[start Data extract]

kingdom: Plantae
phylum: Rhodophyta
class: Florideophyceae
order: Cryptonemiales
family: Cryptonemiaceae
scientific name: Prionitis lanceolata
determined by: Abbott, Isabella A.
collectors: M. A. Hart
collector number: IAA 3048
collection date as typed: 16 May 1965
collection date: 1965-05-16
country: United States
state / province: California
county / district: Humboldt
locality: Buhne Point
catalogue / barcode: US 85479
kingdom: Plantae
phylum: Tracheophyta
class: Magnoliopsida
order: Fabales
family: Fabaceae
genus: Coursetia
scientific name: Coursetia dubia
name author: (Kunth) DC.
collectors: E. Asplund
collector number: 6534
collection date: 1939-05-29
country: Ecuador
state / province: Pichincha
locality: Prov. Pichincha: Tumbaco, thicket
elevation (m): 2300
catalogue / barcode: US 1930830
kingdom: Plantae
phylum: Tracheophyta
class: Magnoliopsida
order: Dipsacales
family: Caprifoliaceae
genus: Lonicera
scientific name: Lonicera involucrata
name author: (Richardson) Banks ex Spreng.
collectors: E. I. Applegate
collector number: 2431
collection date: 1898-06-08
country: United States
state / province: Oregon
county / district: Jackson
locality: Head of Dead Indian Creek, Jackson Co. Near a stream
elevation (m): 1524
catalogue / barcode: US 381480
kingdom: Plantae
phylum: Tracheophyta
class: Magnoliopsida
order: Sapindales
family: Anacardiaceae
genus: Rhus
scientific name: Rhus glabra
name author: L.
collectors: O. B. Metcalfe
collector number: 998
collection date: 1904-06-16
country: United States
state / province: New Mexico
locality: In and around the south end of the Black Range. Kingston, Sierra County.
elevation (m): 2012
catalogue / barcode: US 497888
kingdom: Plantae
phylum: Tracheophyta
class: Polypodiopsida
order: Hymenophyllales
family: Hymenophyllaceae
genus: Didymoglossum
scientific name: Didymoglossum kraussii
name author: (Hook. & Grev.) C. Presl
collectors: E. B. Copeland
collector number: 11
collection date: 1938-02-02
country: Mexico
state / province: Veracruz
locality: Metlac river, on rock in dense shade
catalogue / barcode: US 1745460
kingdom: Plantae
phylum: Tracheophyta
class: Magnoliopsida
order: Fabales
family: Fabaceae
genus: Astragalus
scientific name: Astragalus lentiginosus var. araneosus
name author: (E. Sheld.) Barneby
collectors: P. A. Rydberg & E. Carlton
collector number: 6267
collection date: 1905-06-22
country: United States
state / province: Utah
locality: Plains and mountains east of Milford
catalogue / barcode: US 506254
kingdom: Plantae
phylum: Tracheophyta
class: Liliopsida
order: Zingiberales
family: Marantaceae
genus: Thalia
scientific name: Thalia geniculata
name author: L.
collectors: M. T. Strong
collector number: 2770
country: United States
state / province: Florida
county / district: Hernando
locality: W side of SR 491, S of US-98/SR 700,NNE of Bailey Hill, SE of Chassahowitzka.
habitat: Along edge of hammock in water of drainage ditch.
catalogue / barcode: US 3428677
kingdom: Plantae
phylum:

[end Data extract]

* Instructions to follow: Copy the lines of the material above from the one containing "name author: (Hook. & Grev.) C. Presl" through the one containing "genus: Astragalus" without any changes.

* The reply:
name author: (Hook. & Grev.) C. Presl
collectors: E. B. Copeland
collector number: 11
collection date: 1938-02-02
country: Mexico
state / province: Veracruz
locality: Metlac river, on rock in dense shade
catalogue / barcode: US 1745460
kingdom: Plantae
phylum: Tracheophyta
class: Magnoliopsida
order: Fabales
family: Fabaceae
genus: Astragalus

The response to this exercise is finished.